Nieco inną wersję wydarzeń podało tvp.info: "Aktor jadący autem marki Lexus potrącił motocyklistę. Próbował uciec z miejsca wypadku, jednak uniemożliwił mu to inny z kierowców, zajeżdżając drogę swoim samochodem. Kierowca ten poinformował też o wszystkim policję. Stuhr nie próbował pomóc potrąconemu motocykliście".
Jaki: Wiadomo, kto będzie winny
Zdaniem europosła Patryka Jakiego, nie ma co liczyć na sprawiedliwy wyrok sądu w tej sprawie. Polityk nawiązał do kryzysu w relacjach Warszawy z Brukselą.
"Jestem bardzo spokojny, że w tej sprawie sędziowie uznają, że winny był nie Jerzy S. a jego ofiara i sprzedawca w sklepie monopolowym. Policjantów i prokuratorów, którzy będą chcieli zachować się jak trzeba w TVN zwyzywają od 'psów'. Jak minister Ziobro będzie walczył, to UE pogrozi palcem, a na końcu wkroczy prezydent i uzna, że dla dobra sprawy trzeba posłuchać UE. W TVN go pochwałą. Dziękuję, że mogłem pomóc" – napisał na Twitterze polityk Solidarnej Polski.
S. bronił "wolnych sądów"
W przeszłości Jerzy S., podobnie jak grupa innych gwiazd i celebrytów krytycznie nastawionych wobec władzy PiS, włączył się w obronę "wolnych sądów". Internauci przypominają nagranie, na którym S. mówi, że przed jakim sądem chciałby stanąć.

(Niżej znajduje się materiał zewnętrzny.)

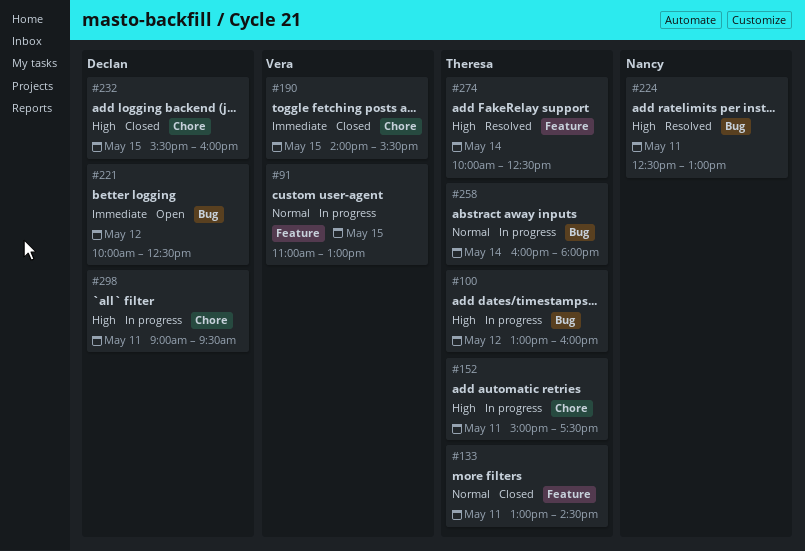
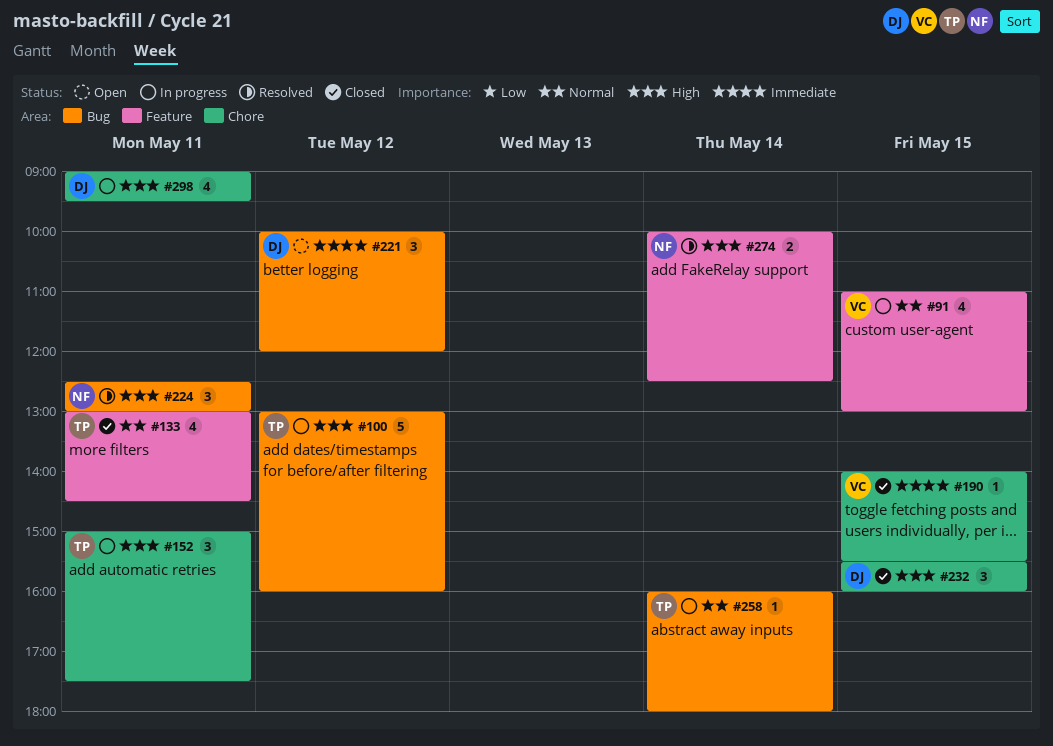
#221, ends: 12:30 -> 12:00
#274, owner: Theresa -> Nancy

– Ruszając wodze wyobraźni wyobrażam sobie, że musiałbym stanąć przed obliczem sądu, to chciałbym mieć jedną pewność - że ten sąd nie jest poddany żadnej presji, żadnej opcji, żadnemu naciskowi np. partyjnemu. Wtedy takiemu sądowi poddam się z ufnością. I takie sądy chciałbym, i o takich sądach marzę, i w takie sądy wierzę, że mogą mnie sprawiedliwie z czarną opaską na oczach osądzić – przekonuje aktor.